The Big Data Era: Data is the New Oil

Computing Through the Ages - This article is part of a series.

§ : This article

§ : Android's Rise: The Open-Source System's Counterattack

§ : Mobile Internet: The iPhone Redefined the Phone

§ : The Cloud Computing Era: AWS Changed Everything

§ : The Power of Open Source: Linux and the Open Source Movement

§ : Python's Philosophy: Why Python is Called Python

§ : Programming Language Evolution: From Machine Code to High-Level Languages

§ : The Browser Wars: Netscape vs. IE, the Battle of the Century

§ : The Birth of the World Wide Web: Tim Berners-Lee's Gift

§ : Bill Gates and Microsoft: The Rise of a Software Empire

§ : Steve Jobs and Apple: Product Launches That Changed the World

§ : The Personal Computer Revolution: Apple in the Garage

§ : The Origins of the Internet: ARPANET and Cold War Rivalry

§ : The Origins of Operating Systems: The Birth of UNIX

§ : Moore's Law: The Amazing Law Predicting the Future

§ : The Miracle of Chips: How Integrated Circuits Changed the World

§ : The Transistor Revolution: From Vacuum Tubes to Solid-State Electronics

§ : The First Electronic Computer: The Birth of ENIAC

§ : von Neumann's Blueprint: The Stored-Program Computer

§ : Turing's Brain: The Theoretical Ancestor of Computers

§ : The Legend of the Difference Engine: Babbage's Unfinished Dream

§ : The Dawn of Mechanical Calculation: Pascal and Leibniz

§ : Humanity's Dream of Calculation: From Knots to the Abacus

In 2017, The Economist magazine’s cover headline was:

“The world’s most valuable resource is no longer oil, but data.”

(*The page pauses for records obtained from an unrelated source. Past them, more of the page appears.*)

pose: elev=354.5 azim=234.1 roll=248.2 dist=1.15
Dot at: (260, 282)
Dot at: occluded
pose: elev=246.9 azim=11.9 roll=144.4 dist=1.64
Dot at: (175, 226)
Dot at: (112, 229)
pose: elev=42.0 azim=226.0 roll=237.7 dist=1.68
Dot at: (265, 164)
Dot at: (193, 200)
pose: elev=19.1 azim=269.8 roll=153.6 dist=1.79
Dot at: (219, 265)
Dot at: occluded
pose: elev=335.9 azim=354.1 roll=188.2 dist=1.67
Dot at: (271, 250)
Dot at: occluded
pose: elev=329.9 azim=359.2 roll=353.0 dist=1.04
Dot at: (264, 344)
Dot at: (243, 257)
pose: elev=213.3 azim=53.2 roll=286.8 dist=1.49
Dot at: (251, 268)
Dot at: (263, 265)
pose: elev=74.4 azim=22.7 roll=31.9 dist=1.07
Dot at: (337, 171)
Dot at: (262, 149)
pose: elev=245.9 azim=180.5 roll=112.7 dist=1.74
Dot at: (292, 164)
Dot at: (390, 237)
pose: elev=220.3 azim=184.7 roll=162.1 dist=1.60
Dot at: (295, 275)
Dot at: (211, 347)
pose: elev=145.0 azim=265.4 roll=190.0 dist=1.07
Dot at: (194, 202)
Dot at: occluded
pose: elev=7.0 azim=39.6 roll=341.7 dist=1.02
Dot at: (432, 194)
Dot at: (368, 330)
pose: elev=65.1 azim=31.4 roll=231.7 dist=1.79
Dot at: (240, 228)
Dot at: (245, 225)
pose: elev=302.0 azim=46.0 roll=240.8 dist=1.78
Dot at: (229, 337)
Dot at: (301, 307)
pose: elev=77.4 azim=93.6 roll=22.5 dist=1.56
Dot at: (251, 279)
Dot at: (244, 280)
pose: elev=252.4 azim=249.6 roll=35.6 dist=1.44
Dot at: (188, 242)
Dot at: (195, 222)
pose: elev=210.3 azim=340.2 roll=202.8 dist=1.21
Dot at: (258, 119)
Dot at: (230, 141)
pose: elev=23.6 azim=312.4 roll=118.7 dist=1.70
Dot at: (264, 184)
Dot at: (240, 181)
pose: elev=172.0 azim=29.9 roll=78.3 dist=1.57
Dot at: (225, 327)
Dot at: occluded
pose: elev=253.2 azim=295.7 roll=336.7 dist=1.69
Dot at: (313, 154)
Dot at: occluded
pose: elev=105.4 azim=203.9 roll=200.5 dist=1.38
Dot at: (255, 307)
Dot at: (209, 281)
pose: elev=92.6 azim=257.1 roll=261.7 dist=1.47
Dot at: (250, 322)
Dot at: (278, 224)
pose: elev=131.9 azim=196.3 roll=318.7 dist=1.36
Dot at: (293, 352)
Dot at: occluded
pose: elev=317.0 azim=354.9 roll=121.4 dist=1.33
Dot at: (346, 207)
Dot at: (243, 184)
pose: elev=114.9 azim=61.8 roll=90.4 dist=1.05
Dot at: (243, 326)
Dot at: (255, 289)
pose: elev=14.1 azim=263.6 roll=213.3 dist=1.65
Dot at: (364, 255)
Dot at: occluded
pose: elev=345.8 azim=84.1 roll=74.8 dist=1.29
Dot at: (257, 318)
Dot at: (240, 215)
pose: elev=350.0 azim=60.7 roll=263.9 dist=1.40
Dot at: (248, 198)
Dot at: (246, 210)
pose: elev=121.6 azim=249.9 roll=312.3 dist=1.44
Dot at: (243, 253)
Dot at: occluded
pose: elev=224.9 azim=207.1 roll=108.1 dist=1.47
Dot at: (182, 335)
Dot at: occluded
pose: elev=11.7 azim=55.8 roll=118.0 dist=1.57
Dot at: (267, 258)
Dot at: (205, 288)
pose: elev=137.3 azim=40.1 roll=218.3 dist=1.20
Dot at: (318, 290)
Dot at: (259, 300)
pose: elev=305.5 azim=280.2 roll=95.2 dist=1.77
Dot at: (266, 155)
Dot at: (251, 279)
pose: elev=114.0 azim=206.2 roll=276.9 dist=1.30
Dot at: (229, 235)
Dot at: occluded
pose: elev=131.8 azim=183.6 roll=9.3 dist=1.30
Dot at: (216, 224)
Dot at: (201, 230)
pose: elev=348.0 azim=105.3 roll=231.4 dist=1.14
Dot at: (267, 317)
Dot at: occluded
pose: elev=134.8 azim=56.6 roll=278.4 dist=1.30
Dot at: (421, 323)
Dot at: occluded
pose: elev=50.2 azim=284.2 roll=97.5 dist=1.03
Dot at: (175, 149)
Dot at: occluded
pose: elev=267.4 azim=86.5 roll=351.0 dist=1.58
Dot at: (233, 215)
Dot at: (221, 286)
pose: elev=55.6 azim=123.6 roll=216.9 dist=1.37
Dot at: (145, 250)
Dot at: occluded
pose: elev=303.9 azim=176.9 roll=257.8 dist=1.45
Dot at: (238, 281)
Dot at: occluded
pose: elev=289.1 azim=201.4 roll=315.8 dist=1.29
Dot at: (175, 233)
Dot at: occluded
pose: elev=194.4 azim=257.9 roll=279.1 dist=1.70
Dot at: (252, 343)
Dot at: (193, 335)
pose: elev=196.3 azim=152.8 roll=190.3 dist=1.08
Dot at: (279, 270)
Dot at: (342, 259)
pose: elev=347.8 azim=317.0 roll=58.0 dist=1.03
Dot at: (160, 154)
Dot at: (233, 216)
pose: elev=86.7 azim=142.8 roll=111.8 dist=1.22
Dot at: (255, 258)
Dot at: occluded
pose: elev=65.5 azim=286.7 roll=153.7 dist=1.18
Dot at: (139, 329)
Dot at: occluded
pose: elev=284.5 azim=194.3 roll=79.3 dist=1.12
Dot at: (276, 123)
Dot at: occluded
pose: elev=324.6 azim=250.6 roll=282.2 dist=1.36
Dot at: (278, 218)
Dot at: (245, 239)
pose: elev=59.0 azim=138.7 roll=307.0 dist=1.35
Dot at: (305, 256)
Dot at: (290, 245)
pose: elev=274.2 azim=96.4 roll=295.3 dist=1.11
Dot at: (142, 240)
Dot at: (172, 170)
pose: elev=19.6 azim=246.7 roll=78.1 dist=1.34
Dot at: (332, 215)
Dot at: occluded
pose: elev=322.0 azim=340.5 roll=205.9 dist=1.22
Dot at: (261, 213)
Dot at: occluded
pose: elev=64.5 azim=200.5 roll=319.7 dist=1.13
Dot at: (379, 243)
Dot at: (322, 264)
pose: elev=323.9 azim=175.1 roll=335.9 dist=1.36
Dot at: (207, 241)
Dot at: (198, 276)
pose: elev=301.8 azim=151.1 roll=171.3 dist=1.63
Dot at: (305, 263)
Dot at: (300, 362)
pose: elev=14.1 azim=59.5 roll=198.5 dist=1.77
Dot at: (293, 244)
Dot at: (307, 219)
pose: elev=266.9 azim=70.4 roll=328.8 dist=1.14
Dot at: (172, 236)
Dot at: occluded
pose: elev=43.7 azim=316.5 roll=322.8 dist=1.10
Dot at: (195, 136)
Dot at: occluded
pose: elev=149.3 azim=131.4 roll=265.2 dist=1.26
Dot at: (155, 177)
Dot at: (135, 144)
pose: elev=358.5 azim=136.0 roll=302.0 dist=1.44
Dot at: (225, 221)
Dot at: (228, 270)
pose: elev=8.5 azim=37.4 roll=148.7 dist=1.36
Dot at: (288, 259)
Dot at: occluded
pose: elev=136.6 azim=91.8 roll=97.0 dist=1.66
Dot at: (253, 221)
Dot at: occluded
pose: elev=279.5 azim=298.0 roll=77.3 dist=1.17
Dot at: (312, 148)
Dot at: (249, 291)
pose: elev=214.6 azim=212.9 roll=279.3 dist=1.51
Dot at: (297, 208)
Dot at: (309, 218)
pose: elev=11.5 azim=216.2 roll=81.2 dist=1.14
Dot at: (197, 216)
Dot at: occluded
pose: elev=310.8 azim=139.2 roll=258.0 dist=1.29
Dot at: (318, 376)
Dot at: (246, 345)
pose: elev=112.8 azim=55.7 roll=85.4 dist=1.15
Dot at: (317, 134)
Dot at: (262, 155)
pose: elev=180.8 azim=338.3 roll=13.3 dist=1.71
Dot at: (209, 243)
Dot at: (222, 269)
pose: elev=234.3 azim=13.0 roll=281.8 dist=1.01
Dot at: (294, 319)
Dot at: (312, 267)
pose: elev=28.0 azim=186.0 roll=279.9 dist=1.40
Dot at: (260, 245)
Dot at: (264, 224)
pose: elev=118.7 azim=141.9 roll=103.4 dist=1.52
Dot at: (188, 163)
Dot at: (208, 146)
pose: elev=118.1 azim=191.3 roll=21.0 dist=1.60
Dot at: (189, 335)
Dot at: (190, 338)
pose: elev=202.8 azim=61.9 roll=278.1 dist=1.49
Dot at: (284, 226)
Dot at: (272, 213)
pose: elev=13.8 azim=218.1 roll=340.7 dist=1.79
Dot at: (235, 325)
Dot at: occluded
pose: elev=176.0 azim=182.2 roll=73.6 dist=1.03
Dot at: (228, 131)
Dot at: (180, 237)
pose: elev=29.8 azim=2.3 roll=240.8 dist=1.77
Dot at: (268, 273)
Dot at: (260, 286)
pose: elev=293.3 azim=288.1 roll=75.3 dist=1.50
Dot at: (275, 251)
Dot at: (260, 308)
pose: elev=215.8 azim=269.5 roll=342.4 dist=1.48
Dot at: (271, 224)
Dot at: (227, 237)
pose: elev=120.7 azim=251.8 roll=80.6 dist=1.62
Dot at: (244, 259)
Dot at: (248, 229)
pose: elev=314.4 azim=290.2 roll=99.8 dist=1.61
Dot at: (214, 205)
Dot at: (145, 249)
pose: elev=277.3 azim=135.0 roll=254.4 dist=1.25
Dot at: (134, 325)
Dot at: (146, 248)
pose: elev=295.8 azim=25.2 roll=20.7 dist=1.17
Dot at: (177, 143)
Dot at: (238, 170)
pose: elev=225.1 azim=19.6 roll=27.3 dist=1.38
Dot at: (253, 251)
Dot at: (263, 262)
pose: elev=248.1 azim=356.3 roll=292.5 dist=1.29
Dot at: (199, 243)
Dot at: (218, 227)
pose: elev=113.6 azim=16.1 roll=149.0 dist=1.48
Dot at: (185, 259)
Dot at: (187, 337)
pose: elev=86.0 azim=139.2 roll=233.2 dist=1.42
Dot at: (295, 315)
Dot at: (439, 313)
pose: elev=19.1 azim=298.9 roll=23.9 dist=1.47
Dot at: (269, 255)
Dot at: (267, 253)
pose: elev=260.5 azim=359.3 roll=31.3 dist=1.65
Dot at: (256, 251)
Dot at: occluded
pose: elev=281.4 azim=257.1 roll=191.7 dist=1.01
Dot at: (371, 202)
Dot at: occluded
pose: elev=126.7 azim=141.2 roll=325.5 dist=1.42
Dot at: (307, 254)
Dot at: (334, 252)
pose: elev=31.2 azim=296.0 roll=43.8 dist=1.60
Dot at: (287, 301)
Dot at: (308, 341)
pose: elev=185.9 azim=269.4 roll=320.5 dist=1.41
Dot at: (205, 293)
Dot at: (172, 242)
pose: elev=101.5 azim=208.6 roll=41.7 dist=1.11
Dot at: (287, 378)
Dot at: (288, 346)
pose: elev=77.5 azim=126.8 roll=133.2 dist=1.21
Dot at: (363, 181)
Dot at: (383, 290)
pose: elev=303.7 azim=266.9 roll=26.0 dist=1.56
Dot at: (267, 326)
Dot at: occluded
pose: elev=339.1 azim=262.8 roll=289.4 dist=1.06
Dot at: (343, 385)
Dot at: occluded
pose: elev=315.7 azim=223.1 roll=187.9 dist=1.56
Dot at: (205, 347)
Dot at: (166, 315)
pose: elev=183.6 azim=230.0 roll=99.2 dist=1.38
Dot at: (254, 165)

This statement revealed the truth of our era.

Oil needs drilling, refining, and processing. Data also needs collection, cleaning, and analysis.

But data differs from oil:

Data can be infinitely copied, never depleted
Data becomes more valuable the more it’s used, not less
Data can be combined to produce new value

Mobile internet, social media, IoT… every moment generates data.

What happens on the internet every minute?

Google processes 3.8 million searches
YouTube uploads 500 hours of video
Facebook users post 500,000 comments
Instagram users upload 50,000 photos
WeChat sends over 100 million messages

This data is the oil of the new era.

The Data Explosion
#

Humanity’s data has always been growing. But the growth rate is accelerating:

1980s: Global data about a few GB

1990s: Internet appeared, data grew to TB level

2000s: Social media emerged, data grew to PB level

2010s: Mobile internet spread, data grew to EB level

2020s: IoT and AI emerged, data grew to ZB level

1 ZB = 1 billion TB. Today, the world generates over 100 ZB of data annually.

Characteristics of Big Data
#

Big data has four Vs:

Volume: Massive amounts of data, traditional tools can’t process

Velocity: Data generated quickly, needs real-time processing

Variety: Diverse data types: text, images, video, sensor data…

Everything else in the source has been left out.